Extracted data entries:
__________________________________________________

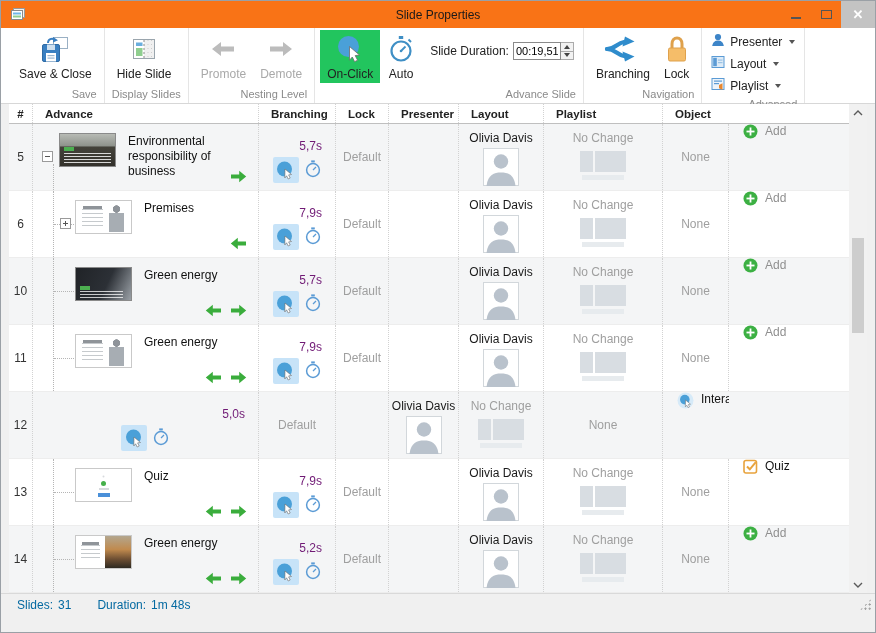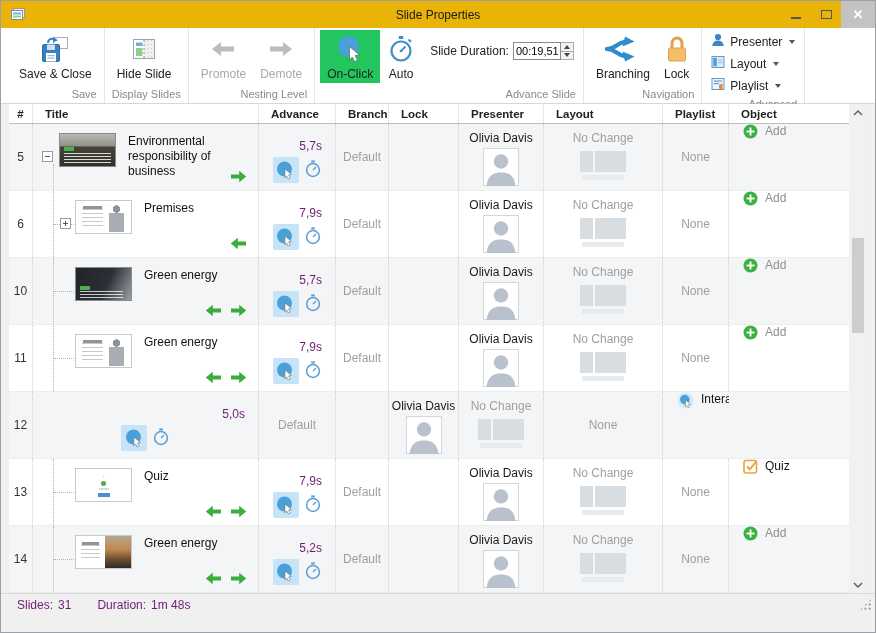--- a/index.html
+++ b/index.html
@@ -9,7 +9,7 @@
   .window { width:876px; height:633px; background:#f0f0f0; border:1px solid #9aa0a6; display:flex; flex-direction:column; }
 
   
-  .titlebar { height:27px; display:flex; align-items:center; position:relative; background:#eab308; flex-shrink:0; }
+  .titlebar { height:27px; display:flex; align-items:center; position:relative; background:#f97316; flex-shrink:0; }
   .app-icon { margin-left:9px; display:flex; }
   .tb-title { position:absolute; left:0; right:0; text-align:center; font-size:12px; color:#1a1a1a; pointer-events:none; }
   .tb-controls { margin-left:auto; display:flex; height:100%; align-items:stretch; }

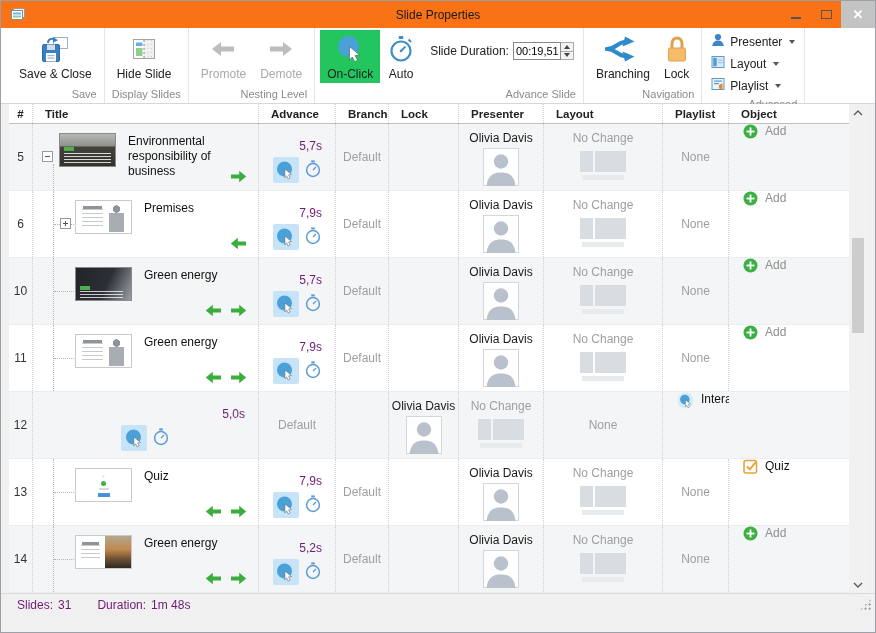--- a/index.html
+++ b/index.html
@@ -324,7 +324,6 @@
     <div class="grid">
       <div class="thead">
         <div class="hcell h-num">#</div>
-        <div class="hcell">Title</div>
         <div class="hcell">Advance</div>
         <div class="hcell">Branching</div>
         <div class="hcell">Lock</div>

__________________________________________________

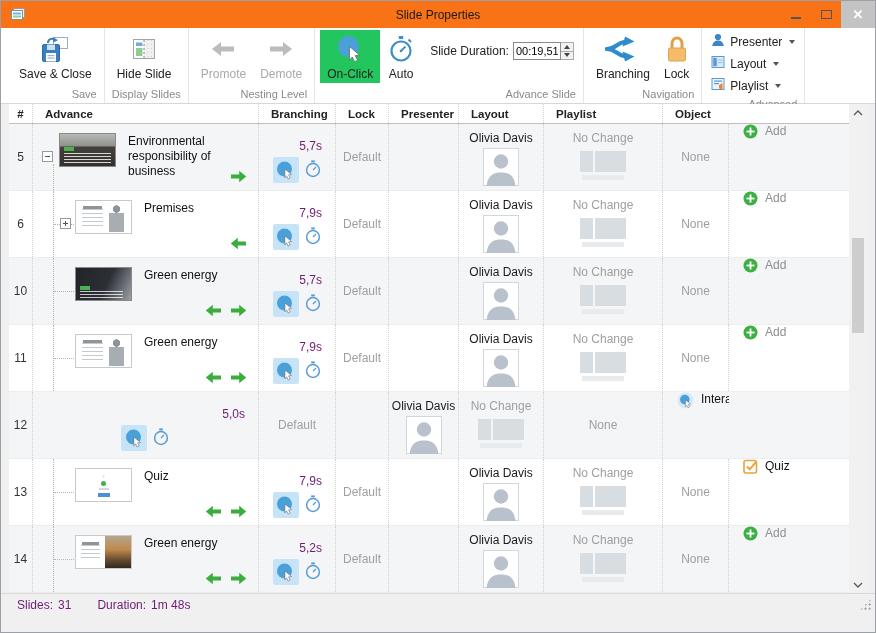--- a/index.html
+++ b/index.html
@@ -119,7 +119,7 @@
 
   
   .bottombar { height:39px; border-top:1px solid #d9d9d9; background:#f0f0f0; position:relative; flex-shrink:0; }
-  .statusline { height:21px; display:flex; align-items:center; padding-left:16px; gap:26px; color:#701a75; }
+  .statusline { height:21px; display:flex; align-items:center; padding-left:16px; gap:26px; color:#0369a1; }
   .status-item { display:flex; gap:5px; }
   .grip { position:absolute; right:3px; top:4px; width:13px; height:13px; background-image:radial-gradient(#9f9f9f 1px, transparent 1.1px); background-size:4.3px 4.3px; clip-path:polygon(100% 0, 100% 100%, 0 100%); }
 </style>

__________________________________________________

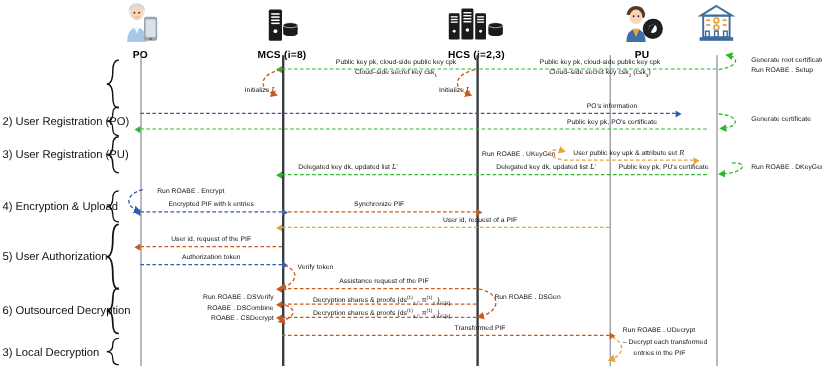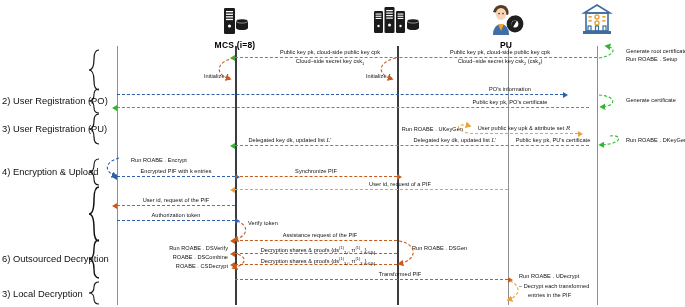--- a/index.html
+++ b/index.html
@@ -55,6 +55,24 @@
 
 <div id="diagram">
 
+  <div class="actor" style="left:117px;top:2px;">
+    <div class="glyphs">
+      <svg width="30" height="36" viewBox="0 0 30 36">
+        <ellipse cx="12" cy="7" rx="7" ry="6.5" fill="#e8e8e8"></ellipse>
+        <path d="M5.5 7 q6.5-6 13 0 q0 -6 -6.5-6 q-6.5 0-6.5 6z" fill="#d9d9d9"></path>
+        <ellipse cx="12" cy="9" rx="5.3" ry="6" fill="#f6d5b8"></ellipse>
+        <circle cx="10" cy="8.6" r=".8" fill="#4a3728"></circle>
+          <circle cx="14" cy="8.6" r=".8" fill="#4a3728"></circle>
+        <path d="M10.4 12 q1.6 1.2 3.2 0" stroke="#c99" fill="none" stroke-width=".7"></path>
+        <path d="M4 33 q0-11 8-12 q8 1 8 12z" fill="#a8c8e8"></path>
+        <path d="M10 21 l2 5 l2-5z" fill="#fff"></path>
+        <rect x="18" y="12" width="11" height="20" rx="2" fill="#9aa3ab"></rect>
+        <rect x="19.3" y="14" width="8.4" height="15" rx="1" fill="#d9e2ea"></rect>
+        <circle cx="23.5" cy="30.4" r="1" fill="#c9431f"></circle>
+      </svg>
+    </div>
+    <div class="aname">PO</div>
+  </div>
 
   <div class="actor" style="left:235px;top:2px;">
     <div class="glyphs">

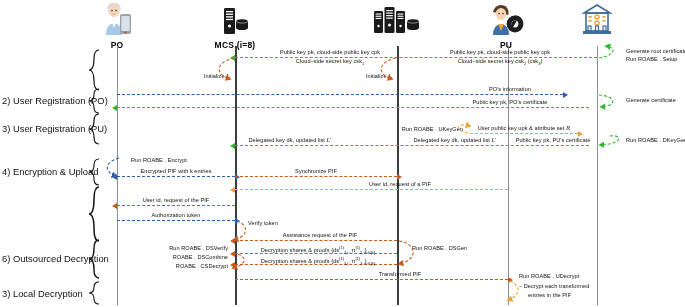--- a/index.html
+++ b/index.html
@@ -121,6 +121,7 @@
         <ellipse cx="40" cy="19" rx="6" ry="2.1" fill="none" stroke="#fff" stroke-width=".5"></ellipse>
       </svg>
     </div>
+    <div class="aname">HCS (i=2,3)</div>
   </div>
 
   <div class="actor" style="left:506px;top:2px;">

__________________________________________________

REQUIREMENT => From the entries above, copy out every line where the string "border" appears.

WRITTEN RESPONSE =>
   .window { width:876px; height:633px; background:#f0f0f0; border:1px solid #9aa0a6; display:flex; flex-direction:column; }
   .bottombar { height:39px; border-top:1px solid #d9d9d9; background:#f0f0f0; position:relative; flex-shrink:0; }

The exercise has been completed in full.